RECORD EXCERPTS Start Marker
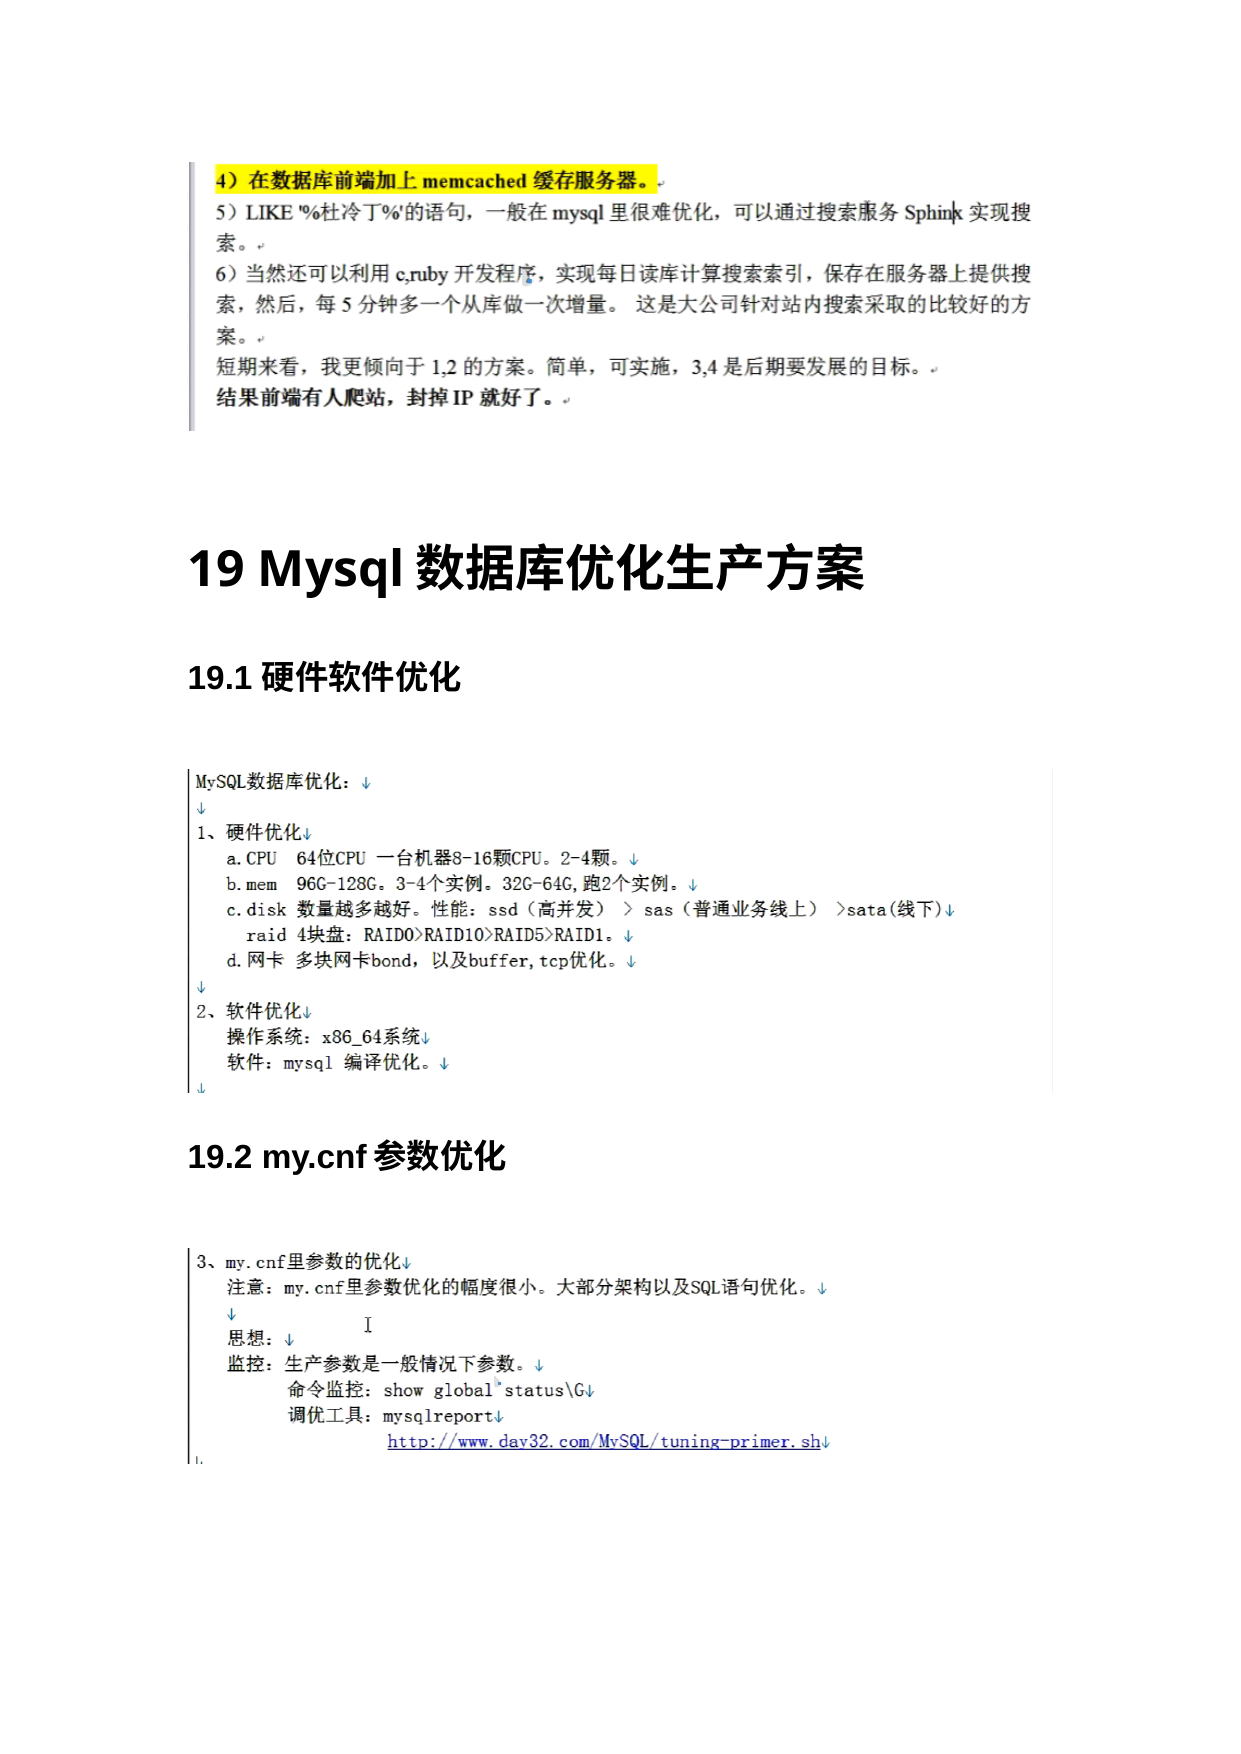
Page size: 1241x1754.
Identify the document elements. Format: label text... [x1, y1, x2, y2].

subtitle 19 Mysql数据库优化生产方案 [187, 516, 1053, 614]
picture [187, 1248, 1053, 1464]
subtitle 19.2 my.cnf参数优化 [187, 1122, 1053, 1187]
subtitle 19.1 硬件软件优化 [187, 643, 1053, 708]
picture [187, 769, 1053, 1093]
picture [187, 162, 1053, 431]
RECORD EXCERPTS End Marker
## WHAT IS BEING ASKED
After locating the line with "Identify the document", output that line and every later one exactly, through the end of the entries above.

## ANSWER FOR THE TASK
Identify the document elements. Format: label text... [x1, y1, x2, y2].

subtitle 19 Mysql数据库优化生产方案 [187, 516, 1053, 614]
picture [187, 1248, 1053, 1464]
subtitle 19.2 my.cnf参数优化 [187, 1122, 1053, 1187]
subtitle 19.1 硬件软件优化 [187, 643, 1053, 708]
picture [187, 769, 1053, 1093]
picture [187, 162, 1053, 431]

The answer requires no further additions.